As shown in vitro, tumor derived factors directly increased the expression of genes coding for factors used by osteocytes to regulate osteoclasts and osteoblasts such as Tnfsf11 for Rankl and Tnfrsf11b for Opg. The osteocytic osteolysis observed in the C26 and LLC models could be driven by PTH/PTHrP ^{29, 59}, as these tumors have been shown to make this hormone and PTHrP is responsible for the removal of the osteocyte perilacunar matrix with lactation ³⁷. More studies are required to identify the factors made by these tumors that target osteocytes.

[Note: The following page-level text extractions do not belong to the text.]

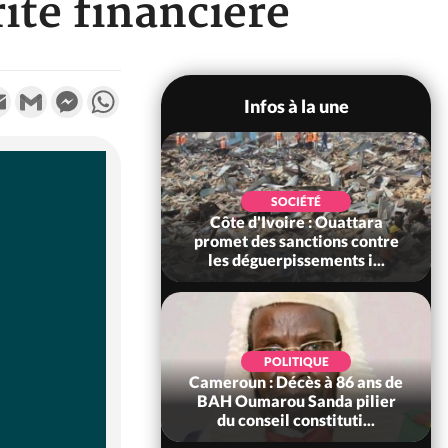
rité financière
k
tter
Email
Gmail
Messenger
WhatsApp
Infos à la une
POLITIQUE
SOCIÉTÉ
ire : Après le pari
Côte d'Ivoire : Ouattara
 66e anniversaire,
promet des sanctions contre
Bictogo : «...
les déguerpissements i...
POLITIQUE
d'Ivoire : 66e
POLITIQUE
versaire de
Cameroun : Décès à 86 ans de
ance, les Forces de
BAH Oumarou Sanda pilier
fense e...
du conseil constituti...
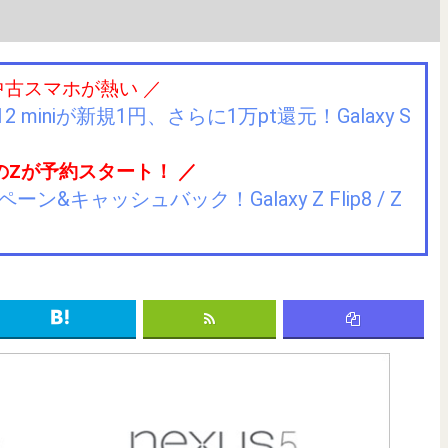
中古スマホが熱い ／
2 miniが新規1円、さらに1万pt還元！Galaxy S
のZが予約スタート！ ／
キャッシュバック！Galaxy Z Flip8 / Z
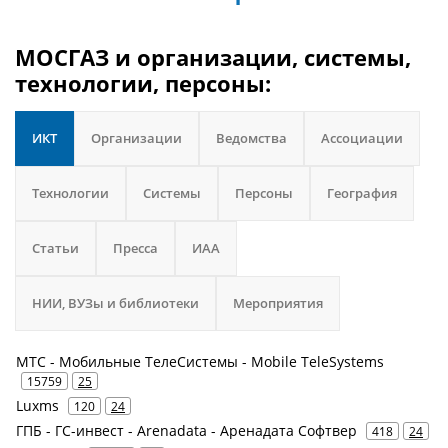
МОСГАЗ и организации, системы,
технологии, персоны:
ИКТ
Организации
Ведомства
Ассоциации
Технологии
Системы
Персоны
География
Статьи
Пресса
ИАА
НИИ, ВУЗы и библиотеки
Мероприятия
МТС - Мобильные ТелеСистемы - Mobile TeleSystems
15759
25
Luxms
120
24
ГПБ - ГС-инвест - Arenadata - Аренадата Софтвер
418
24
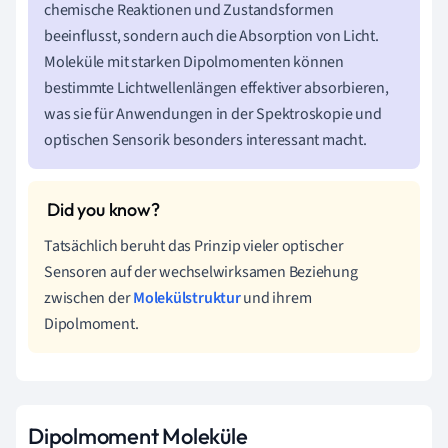
chemische Reaktionen und Zustandsformen
beeinflusst, sondern auch die Absorption von Licht.
Moleküle mit starken Dipolmomenten können
bestimmte Lichtwellenlängen effektiver absorbieren,
was sie für Anwendungen in der Spektroskopie und
optischen Sensorik besonders interessant macht.
Tatsächlich beruht das Prinzip vieler optischer
Sensoren auf der wechselwirksamen Beziehung
zwischen der
Molekülstruktur
und ihrem
Dipolmoment.
Dipolmoment Moleküle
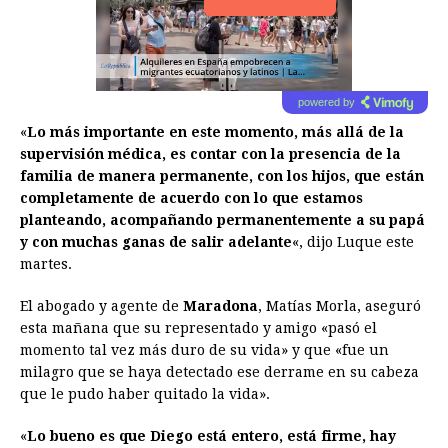
powered by
«
Lo más importante en este momento, más allá de la
supervisión médica, es contar con la presencia de la
familia de manera permanente, con los hijos, que están
completamente de acuerdo con lo que estamos
planteando, acompañando permanentemente a su papá
y con muchas ganas de salir adelante
«, dijo Luque este
martes.
El abogado y agente de
Maradona
, Matías Morla, aseguró
esta mañana que su representado y amigo «pasó el
momento tal vez más duro de su vida» y que «fue un
milagro que se haya detectado ese derrame en su cabeza
que le pudo haber quitado la vida».
«
Lo bueno es que Diego está entero, está firme, hay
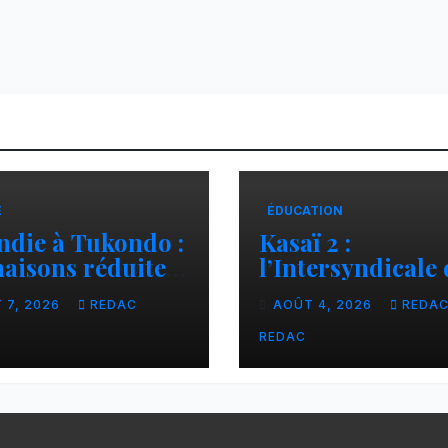
E
ÉDUCATION
ndie à Tukondo :
Kasaï 2 :
aisons réduites
l’Intersyndicale 
endres, plusieurs
enseignants dén
 7, 2026
REDAC
AOÛT 4, 2026
REDA
lles sans abri
une contributio
financière impo
REDAC
aux écoles de la
CNCA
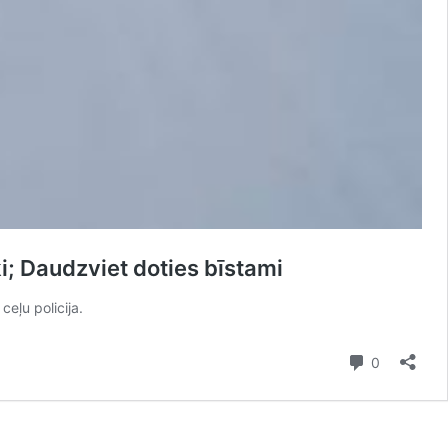
ki; Daudzviet doties bīstami
eļu policija.
Comment
0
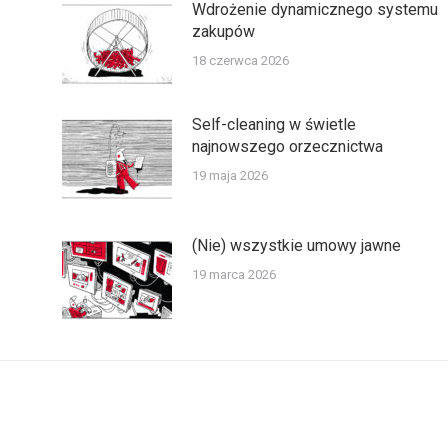
Wdrożenie dynamicznego systemu
zakupów
18 czerwca 2026
Self-cleaning w świetle
najnowszego orzecznictwa
19 maja 2026
(Nie) wszystkie umowy jawne
19 marca 2026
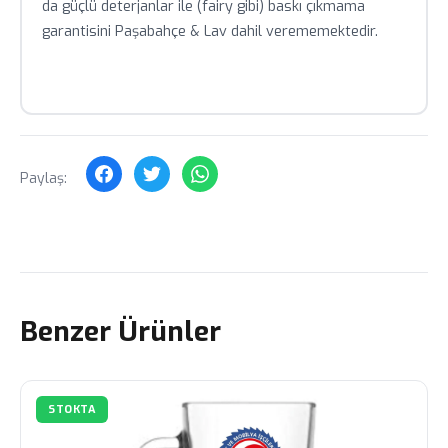
da güçlü deterjanlar ile (fairy gibi) baskı çıkmama
garantisini Paşabahçe & Lav dahil verememektedir.
Paylaş:
Benzer Ürünler
STOKTA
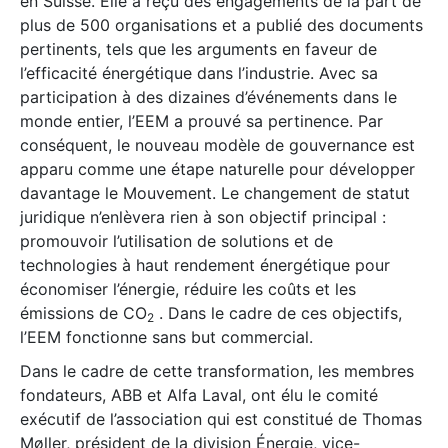
en Suisse. Elle a reçu des engagements de la part de
plus de 500 organisations et a publié des documents
pertinents, tels que les arguments en faveur de
l’efficacité énergétique dans l’industrie. Avec sa
participation à des dizaines d’événements dans le
monde entier, l’EEM a prouvé sa pertinence. Par
conséquent, le nouveau modèle de gouvernance est
apparu comme une étape naturelle pour développer
davantage le Mouvement. Le changement de statut
juridique n’enlèvera rien à son objectif principal :
promouvoir l’utilisation de solutions et de
technologies à haut rendement énergétique pour
économiser l’énergie, réduire les coûts et les
émissions de CO
. Dans le cadre de ces objectifs,
2
l’EEM fonctionne sans but commercial.
Dans le cadre de cette transformation, les membres
fondateurs, ABB et Alfa Laval, ont élu le comité
exécutif de l’association qui est constitué de Thomas
Møller, président de la division Énergie, vice-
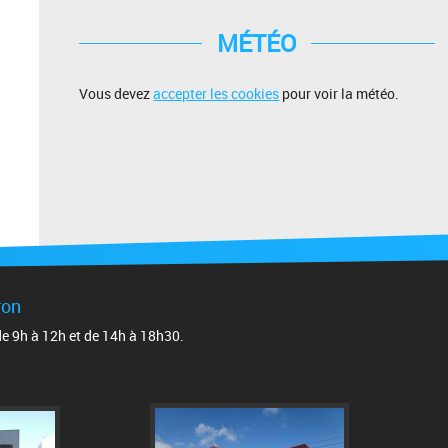
MÉTÉO
Vous devez
accepter les cookies
pour voir la météo.
ron
 de 9h à 12h et de 14h à 18h30.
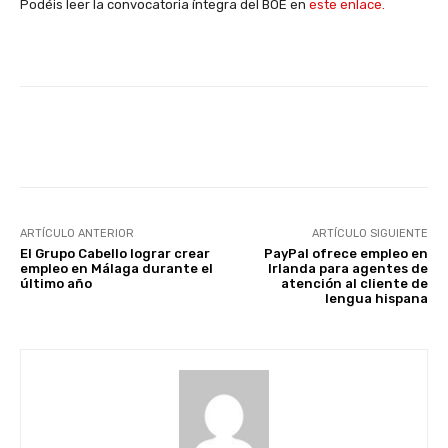
Podéis leer la convocatoria íntegra del BOE en
este enlace.
Facebook
X
WhatsApp
Li
ARTÍCULO ANTERIOR
ARTÍCULO SIGUIENTE
El Grupo Cabello lograr crear
PayPal ofrece empleo en
empleo en Málaga durante el
Irlanda para agentes de
último año
atención al cliente de
lengua hispana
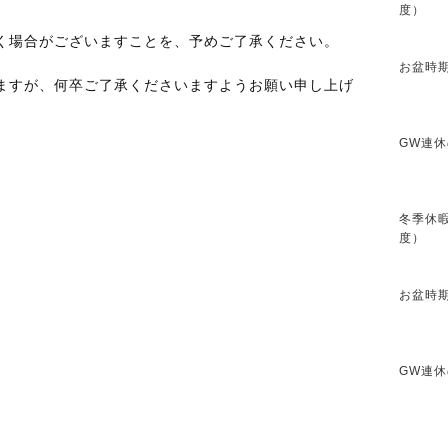
度）
く場合がございますことを、予めご了承ください。
お盆時期
ますが、何卒ご了承くださいますようお願い申し上げ
GW連休
冬季休暇
度）
お盆時期
GW連休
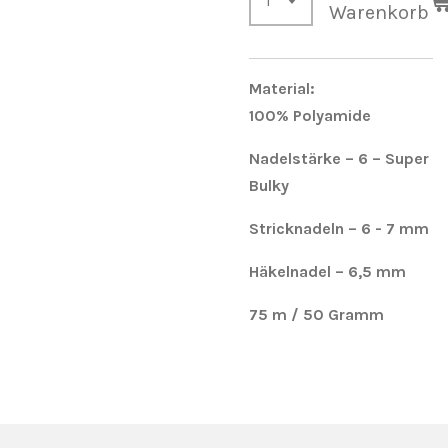
Warenkorb
Material:
100%
Polyamide
Nadelstärke – 6 – Super
Bulky
Stricknadeln
– 6 - 7 mm
Häkelnadel – 6,5 mm
75 m / 50 Gramm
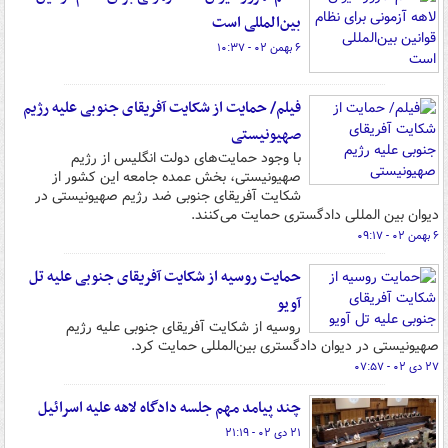
بین‌المللی است
۶ بهمن ۰۲ - ۱۰:۳۷
فیلم/ حمایت از شکایت آفریقای جنوبی علیه رژیم
صهیونیستی
با وجود حمایت‌های دولت انگلیس از رژیم
صهیونیستی، بخش عمده جامعه این کشور از
شکایت آفریقای جنوبی ضد رژیم صهیونیستی در
دیوان بین المللی دادگستری حمایت می‌کنند.
۶ بهمن ۰۲ - ۰۹:۱۷
حمایت روسیه از شکایت آفریقای جنوبی علیه تل
آویو
روسیه از شکایت آفریقای جنوبی علیه رژیم
صهیونیستی در دیوان دادگستری بین‌المللی حمایت کرد.
۲۷ دی ۰۲ - ۰۷:۵۷
چند پیامد مهم جلسه دادگاه لاهه علیه اسرائیل
۲۱ دی ۰۲ - ۲۱:۱۹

Overall, our study clearly demonstrates that non-bone metastatic tumors can have detrimental effects on not just osteoclasts and osteoblasts, but also osteocytes in bone, even in the absence of any obvious radiographic bone metastasis (See Supplemental data Figure 2). Furthermore, we show for the first time that non-bone metastatic tumors can affect bone tissue by inducing osteocytic osteolysis and osteocyte cell death, with the potential to negatively affect mechanical properties, bone strength and capacity to remodel. Of concern, osteocytic bone destruction and extensive osteocyte cell death (osteonecrosis) along with muscle wasting caused by non-bone metastatic tumors may generate a musculoskeletal system that is incapable of full recovery upon eradication of tumor. Like treatments for metastatic bone cancer being tested to maintain bone mass (such as the bisphosphonates, anti-RANKL, anti-TGFβ, anti-sclerostin, and others), the same treatment considerations should be made for non-bone metastatic cancer in order to maintain musculoskeletal health. Further studies are needed to determine the capacity of the bone to recover once the cancer is removed or in remission.